# [The problem]
Please copy everything in the items below from the line containing "sand. There’s Barren Joey Lighthouse w" down to the line containing "property. These inns are mainly labeled i", reproducing each line unchanged.

Dataset excerpts: Begin

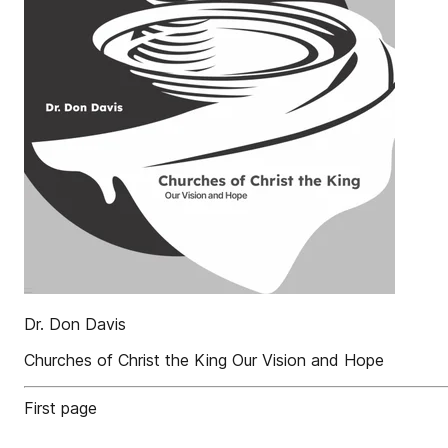
Dr. Don Davis
Churches of Christ the King Our Vision and Hope
First page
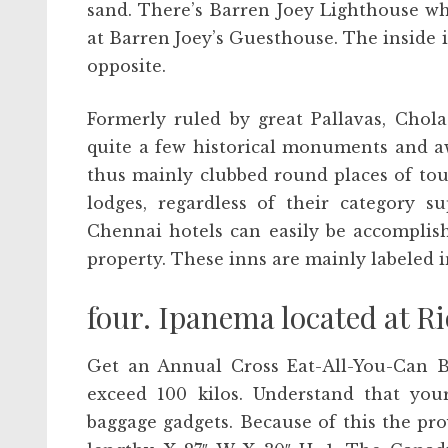
sand. There’s Barren Joey Lighthouse w
at Barren Joey’s Guesthouse. The inside i
opposite.
Formerly ruled by great Pallavas, Chol
quite a few historical monuments and a
thus mainly clubbed round places of tour
lodges, regardless of their category s
Chennai hotels can easily be accomplis
property. These inns are mainly labeled i
four. Ipanema located at Ri
Get an Annual Cross Eat-All-You-Can B
exceed 100 kilos. Understand that your
baggage gadgets. Because of this the pr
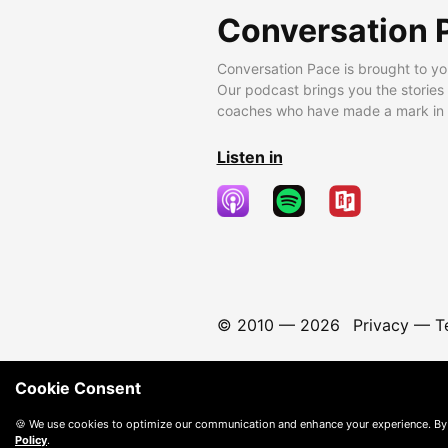
Conversation 
Conversation Pace is brought to yo
Our podcast brings you the stories
coaches who have made a mark in t
Listen in
© 2010 —
2026
Privacy
—
T
Cookie Consent
🍪 We use cookies to optimize our communication and enhance your experience. By
Policy
.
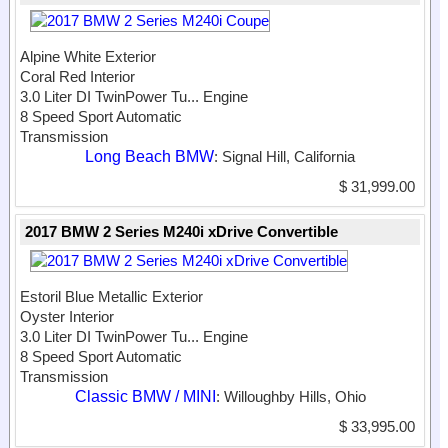
Alpine White Exterior
Coral Red Interior
3.0 Liter DI TwinPower Tu...
Engine
8 Speed Sport Automatic
Transmission
Long Beach BMW
: Signal Hill, California
$ 31,999.00
2017 BMW 2 Series M240i xDrive Convertible
Estoril Blue Metallic Exterior
Oyster Interior
3.0 Liter DI TwinPower Tu...
Engine
8 Speed Sport Automatic
Transmission
Classic BMW / MINI
: Willoughby Hills, Ohio
$ 33,995.00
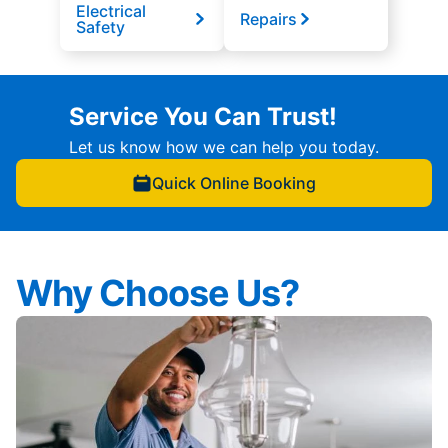
Electrical
Repairs
Safety
Service You Can Trust!
Let us know how we can help you today.
Quick Online Booking
Why Choose Us?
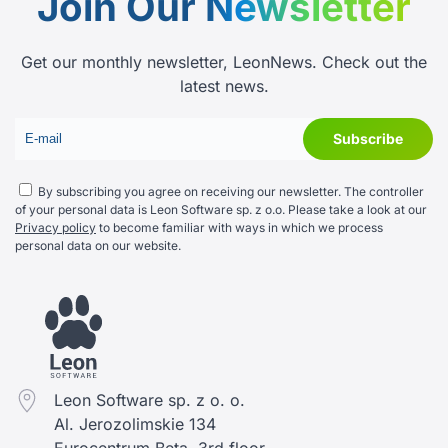
Join Our
Newsletter
Get our monthly newsletter, LeonNews. Check out the
latest news.
By subscribing you agree on receiving our newsletter. The controller
of your personal data is Leon Software sp. z o.o. Please take a look at our
Privacy policy
to become familiar with ways in which we process
personal data on our website.
Leon Software sp. z o. o.
Al. Jerozolimskie 134
Eurocentrum Beta, 3rd floor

Dataset excerpts: End

# [Written solution]
sand. There’s Barren Joey Lighthouse w
at Barren Joey’s Guesthouse. The inside i
opposite.
Formerly ruled by great Pallavas, Chol
quite a few historical monuments and a
thus mainly clubbed round places of tour
lodges, regardless of their category s
Chennai hotels can easily be accomplis
property. These inns are mainly labeled i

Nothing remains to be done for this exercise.